Al denosumab si aggiunge come strumento terapeutico il romosozumab, un anticorpo monoclonale che blocca gli effetti della proteina sclerostina e agisce principalmente accelerando la formazione dell’osso. Una dose di romosozumab consiste in due iniezioni, una immediatamente successiva all’altra, somministrate una volta al mese da un operatore sanitario. La sicurezza e l’efficacia del MAB sono state verificate in due studi clinici che hanno coinvolto un totale di oltre 11.000 donne con osteoporosi postmenopausale. Nel primo studio, ha ridotto il rischio di nuove fratture vertebrali del 73% a 12 mesi rispetto al placebo.
Romosozumab è la prima terapia per l’osteoporosi con un vero doppio meccanismo d’azione. Somministrato in un solo anno, principalmente a causa della rapidità della sua attività anabolica, fornisce guadagni di BMD maggiori rispetto a qualsiasi altro agente e riduzioni di fratture sia vertebrali che cliniche entro un anno.
Seguito da un anti-riassorbimento, i guadagni di BMD e l’efficacia anti-frattura di questo trattamento sequenziale, particolarmente consigliato in pazienti ad altissimo e imminente rischio, è tale da fornire una potenziale “cura” dell’osteoporosi grave. Tuttavia il trattamento è controindicato nei pazienti con infarto miocardico o ictus – così come sottolineato dal prof. Ferrari dell’Università di Ginevra.

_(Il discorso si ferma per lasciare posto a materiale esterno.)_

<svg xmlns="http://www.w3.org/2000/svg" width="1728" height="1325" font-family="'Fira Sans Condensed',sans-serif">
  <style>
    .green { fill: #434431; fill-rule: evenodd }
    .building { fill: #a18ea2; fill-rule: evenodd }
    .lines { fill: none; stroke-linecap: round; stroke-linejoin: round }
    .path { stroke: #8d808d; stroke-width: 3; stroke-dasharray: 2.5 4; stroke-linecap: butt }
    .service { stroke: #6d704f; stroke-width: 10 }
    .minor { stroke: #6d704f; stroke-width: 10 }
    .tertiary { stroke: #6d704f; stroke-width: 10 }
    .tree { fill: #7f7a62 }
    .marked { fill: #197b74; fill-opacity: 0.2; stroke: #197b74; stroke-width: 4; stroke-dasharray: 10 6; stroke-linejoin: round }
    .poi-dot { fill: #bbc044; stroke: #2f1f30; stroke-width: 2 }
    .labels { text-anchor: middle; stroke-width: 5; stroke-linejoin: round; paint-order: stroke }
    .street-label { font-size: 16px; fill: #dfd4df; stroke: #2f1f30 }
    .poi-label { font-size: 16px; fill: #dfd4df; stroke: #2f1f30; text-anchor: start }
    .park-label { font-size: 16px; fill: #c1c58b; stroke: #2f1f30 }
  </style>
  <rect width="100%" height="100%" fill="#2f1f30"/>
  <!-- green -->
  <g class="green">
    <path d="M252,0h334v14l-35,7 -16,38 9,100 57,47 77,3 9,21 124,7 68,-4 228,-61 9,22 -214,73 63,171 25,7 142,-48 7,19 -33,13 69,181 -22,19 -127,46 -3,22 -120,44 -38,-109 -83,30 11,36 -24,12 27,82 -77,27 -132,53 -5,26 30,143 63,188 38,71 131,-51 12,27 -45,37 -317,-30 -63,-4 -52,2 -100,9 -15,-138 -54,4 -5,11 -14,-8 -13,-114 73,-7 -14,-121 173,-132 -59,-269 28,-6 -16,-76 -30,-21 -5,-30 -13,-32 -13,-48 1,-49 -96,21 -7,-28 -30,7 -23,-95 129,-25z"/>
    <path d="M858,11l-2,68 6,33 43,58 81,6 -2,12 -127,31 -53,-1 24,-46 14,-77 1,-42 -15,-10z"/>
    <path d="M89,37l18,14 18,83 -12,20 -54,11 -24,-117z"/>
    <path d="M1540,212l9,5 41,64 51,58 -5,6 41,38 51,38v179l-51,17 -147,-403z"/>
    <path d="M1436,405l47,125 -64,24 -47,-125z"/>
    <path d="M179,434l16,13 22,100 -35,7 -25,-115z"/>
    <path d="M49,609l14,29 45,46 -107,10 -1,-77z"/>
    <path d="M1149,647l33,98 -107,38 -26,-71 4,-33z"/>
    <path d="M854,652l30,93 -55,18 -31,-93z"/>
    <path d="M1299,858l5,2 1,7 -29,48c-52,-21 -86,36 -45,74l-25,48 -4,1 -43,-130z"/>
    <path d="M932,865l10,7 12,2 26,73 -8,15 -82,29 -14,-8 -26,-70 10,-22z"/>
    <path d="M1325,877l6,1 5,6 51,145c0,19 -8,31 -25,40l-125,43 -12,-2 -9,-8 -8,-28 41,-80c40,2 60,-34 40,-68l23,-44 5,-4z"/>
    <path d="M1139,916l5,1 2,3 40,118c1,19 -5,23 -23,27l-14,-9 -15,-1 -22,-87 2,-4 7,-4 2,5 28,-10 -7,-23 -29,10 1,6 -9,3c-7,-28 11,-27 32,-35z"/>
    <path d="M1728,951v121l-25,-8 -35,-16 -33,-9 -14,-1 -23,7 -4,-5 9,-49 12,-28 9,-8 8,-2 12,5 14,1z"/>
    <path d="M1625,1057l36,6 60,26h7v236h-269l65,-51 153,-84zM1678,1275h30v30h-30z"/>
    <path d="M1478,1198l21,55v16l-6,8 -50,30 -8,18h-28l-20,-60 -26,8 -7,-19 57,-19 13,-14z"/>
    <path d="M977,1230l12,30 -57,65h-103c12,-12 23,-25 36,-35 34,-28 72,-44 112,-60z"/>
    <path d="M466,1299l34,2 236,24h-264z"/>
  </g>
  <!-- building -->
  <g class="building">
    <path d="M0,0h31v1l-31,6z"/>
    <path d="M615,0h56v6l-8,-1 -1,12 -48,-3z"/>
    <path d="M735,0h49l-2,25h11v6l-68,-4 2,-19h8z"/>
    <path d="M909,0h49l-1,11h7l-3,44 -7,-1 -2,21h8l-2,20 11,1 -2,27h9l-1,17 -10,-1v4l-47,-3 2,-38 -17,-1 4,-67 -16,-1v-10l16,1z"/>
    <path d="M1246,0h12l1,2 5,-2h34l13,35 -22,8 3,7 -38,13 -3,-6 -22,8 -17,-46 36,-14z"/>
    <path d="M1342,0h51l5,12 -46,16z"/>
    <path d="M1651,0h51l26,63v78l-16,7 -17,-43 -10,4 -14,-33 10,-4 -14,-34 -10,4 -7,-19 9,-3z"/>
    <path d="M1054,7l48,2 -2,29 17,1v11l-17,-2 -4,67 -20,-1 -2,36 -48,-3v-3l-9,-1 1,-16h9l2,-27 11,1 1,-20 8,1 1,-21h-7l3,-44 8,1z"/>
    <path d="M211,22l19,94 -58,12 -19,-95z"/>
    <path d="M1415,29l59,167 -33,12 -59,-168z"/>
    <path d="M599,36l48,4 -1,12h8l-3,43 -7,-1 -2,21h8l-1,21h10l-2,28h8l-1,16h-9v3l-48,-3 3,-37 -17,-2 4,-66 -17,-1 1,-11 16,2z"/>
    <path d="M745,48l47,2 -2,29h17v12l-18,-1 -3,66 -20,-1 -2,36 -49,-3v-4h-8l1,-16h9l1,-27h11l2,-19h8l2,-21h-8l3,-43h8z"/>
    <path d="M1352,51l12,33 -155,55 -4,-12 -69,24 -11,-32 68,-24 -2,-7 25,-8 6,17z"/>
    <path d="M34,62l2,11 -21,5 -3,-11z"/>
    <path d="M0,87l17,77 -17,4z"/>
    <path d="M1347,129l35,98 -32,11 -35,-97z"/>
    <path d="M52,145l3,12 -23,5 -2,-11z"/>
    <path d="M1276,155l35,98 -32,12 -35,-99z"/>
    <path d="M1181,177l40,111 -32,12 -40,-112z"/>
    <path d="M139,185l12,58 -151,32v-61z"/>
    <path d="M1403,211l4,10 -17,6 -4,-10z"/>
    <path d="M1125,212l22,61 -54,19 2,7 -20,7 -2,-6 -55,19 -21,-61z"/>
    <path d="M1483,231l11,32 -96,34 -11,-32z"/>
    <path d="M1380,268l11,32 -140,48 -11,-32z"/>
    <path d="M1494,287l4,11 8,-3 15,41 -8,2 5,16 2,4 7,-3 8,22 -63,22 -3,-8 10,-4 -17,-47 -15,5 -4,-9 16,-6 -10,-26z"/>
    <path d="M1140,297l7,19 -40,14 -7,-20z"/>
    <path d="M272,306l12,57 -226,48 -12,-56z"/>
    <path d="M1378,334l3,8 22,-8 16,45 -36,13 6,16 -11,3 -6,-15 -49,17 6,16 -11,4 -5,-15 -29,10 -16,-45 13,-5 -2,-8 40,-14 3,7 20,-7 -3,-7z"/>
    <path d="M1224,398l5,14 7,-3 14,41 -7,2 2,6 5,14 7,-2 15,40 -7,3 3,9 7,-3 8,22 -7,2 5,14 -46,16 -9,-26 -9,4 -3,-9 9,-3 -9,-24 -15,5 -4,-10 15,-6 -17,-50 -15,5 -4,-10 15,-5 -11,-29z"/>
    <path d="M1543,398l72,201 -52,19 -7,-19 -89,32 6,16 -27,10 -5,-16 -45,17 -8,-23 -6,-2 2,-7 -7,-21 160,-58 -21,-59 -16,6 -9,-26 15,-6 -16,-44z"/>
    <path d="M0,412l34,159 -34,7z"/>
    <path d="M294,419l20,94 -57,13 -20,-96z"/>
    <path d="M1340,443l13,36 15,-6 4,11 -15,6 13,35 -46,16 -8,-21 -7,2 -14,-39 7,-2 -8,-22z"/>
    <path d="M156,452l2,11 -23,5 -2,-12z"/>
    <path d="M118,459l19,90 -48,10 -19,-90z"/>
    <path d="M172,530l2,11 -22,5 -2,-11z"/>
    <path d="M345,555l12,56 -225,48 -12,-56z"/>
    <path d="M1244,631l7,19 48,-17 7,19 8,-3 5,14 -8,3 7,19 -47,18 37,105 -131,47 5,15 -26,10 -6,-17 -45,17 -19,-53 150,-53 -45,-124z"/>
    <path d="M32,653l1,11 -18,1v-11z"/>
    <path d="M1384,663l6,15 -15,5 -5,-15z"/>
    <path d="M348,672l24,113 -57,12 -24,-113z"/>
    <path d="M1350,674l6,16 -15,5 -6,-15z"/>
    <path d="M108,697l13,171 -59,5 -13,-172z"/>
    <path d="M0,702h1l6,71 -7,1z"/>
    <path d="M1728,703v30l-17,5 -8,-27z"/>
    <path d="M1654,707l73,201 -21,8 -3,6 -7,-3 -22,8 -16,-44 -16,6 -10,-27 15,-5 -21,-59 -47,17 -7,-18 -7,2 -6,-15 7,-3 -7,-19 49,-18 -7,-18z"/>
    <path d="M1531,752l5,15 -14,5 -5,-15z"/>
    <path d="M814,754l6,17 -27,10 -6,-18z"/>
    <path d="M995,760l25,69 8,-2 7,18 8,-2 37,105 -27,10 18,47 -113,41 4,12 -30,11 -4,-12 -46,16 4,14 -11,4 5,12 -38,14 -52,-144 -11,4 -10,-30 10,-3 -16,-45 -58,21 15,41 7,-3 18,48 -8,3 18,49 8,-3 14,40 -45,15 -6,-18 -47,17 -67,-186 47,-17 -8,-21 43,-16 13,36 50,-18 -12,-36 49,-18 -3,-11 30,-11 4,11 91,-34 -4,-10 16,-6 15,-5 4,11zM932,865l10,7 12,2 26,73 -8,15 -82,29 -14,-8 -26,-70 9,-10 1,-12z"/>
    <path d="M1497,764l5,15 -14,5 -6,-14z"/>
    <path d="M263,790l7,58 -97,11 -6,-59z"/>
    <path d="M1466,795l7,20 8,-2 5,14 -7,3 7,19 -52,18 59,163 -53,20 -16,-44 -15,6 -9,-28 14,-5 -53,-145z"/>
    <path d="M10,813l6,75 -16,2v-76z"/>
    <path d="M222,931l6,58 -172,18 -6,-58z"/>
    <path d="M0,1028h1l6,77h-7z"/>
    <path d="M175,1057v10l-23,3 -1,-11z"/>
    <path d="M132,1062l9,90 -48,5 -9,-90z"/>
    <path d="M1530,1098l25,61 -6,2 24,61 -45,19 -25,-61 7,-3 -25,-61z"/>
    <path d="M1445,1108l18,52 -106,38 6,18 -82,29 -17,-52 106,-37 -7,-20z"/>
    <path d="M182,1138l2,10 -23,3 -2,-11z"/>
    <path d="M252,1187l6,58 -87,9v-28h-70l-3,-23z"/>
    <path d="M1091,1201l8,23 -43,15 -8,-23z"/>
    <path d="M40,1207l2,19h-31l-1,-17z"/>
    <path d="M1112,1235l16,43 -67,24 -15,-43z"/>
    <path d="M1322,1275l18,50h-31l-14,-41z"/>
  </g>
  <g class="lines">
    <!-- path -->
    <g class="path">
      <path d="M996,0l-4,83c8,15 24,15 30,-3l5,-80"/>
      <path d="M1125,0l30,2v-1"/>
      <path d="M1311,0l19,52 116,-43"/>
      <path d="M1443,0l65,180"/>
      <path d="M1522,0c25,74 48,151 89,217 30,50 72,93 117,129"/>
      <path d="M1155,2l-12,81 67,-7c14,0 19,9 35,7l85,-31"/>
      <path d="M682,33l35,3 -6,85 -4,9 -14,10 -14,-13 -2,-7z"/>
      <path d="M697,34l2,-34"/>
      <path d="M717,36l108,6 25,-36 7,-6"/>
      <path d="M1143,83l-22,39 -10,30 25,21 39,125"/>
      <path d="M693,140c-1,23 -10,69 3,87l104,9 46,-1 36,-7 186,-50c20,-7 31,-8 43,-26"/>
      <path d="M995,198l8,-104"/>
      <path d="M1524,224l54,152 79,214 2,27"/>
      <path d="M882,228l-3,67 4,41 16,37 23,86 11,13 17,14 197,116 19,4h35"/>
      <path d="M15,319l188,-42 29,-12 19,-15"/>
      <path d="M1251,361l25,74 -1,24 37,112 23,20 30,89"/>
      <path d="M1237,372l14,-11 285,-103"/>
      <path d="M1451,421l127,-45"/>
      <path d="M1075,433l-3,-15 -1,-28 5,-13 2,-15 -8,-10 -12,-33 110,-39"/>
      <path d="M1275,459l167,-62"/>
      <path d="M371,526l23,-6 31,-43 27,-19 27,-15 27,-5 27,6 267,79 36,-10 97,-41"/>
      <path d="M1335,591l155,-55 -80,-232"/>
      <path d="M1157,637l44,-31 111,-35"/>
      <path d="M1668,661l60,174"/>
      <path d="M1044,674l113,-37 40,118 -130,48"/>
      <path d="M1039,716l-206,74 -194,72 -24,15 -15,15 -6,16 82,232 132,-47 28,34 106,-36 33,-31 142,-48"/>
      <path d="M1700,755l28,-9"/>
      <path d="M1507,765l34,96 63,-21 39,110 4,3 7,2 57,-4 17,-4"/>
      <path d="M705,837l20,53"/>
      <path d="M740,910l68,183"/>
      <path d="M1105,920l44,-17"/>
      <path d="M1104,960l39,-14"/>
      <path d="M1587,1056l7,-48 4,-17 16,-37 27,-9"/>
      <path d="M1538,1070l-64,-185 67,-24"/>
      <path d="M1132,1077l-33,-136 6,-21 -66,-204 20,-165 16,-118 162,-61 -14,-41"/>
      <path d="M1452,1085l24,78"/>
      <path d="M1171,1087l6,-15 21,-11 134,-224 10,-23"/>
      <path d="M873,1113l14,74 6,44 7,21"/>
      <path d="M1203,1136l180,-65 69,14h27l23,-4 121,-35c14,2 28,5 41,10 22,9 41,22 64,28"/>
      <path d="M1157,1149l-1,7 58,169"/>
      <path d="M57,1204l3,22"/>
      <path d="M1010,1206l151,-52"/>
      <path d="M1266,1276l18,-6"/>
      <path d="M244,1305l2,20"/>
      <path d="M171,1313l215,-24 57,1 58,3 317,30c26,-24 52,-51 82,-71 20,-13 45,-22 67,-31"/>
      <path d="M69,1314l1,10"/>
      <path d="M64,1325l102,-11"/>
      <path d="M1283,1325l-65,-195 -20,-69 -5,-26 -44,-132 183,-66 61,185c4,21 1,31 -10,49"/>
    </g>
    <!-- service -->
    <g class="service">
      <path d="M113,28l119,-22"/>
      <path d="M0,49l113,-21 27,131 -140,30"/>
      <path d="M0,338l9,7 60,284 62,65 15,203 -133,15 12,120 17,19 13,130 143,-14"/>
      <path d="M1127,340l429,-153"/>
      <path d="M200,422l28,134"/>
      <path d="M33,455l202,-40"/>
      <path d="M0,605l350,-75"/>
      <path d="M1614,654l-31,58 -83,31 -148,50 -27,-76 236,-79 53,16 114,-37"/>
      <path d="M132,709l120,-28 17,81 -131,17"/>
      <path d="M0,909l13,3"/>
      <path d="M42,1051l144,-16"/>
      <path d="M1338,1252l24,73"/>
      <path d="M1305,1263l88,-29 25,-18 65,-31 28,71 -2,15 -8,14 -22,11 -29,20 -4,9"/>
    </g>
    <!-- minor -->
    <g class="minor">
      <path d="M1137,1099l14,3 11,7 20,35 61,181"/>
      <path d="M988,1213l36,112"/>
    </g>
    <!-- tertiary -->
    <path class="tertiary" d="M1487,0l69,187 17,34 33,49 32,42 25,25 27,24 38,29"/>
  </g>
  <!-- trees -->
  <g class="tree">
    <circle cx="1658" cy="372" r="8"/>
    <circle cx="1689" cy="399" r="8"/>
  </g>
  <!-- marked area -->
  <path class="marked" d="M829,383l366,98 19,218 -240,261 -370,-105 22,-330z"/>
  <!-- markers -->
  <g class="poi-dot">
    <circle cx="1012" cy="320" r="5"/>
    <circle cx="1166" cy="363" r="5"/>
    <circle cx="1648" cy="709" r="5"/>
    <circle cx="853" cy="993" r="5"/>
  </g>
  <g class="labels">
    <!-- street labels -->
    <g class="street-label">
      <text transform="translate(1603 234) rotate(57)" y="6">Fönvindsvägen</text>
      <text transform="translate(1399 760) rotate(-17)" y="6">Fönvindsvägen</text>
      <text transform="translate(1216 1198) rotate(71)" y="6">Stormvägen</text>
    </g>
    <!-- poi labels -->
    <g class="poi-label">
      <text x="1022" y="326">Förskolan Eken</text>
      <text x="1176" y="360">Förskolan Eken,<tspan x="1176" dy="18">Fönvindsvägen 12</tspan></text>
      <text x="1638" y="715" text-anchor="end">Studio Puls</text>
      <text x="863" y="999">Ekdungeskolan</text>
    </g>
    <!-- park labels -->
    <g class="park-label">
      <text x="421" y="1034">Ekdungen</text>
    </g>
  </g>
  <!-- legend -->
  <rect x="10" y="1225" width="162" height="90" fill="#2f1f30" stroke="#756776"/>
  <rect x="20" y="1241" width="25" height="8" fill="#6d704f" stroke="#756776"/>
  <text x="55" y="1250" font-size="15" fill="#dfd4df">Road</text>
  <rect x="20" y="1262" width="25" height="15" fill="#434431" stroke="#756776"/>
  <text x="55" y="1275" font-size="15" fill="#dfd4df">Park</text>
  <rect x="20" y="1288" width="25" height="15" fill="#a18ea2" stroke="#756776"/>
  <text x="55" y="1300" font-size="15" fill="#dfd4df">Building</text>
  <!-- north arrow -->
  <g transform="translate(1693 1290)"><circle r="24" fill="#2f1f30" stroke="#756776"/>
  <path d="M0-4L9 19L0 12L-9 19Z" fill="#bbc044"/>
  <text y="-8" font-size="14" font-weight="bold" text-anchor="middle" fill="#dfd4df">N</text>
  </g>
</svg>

Vitamina D calcio e fenotipo osteometabolico del Covid-19
Il gruppo del San Raffaele è stato pioniere nell’identificare il cosiddetto fenotipo osteo-metabolico del Covid-19, che ha recentemente descritto sulla prestigiosa rivista Nature Reviews Endocrinology, di cui oltre alle già citate fratture vertebrali fanno parte l’ipovitaminosi D e l’ipocalcemia.
La vitamina D è coinvolta attivamente nella prevenzione delle infezioni acute del tratto respiratorio e, in particolare, di quella da Covid-19 attraverso la sua azione antimicrobica; è, inoltre, capace di diminuire il rischio di malattia grave, grazie alla sua azione di riduzione della risposta infiammatoria.
È emerso come, i Paesi dove il tasso di mortalità per Covid-19 è più alto, siano gli stessi in cui i livelli di vitamina D nella popolazione sono più bassi, e come soggetti ospedalizzati con forma severa di malattia, nella maggior parte dei casi, abbiano una carenza dei livelli di vitamina D circolanti.
È stato evidenziato anche come i pazienti positivi al Covid-19 avessero bassi livelli di calcio ionizzato, sia all’ingresso in reparto che durante la degenza. Questo potrebbe essere spiegato da numerosi fattori, tra cui la possibilità che il calcio entri a far parte dei meccanismi di replicazione virale con suo relativo consumo e la carenza di vitamina D.
Ciò può essere utile sia nell’uso del calcio ionizzato come marker di aggressività dell’infezione, sia, avendone conoscenza, per prevenire le complicanze che un’ipocalcemia acuta, potenzialmente grave, può innescare. È dunque possibile che il fenotipo osteometabolico condizioni l’andamento della malattia e che rappresenti un utile target per il monitoraggio e la terapia del Covid-19.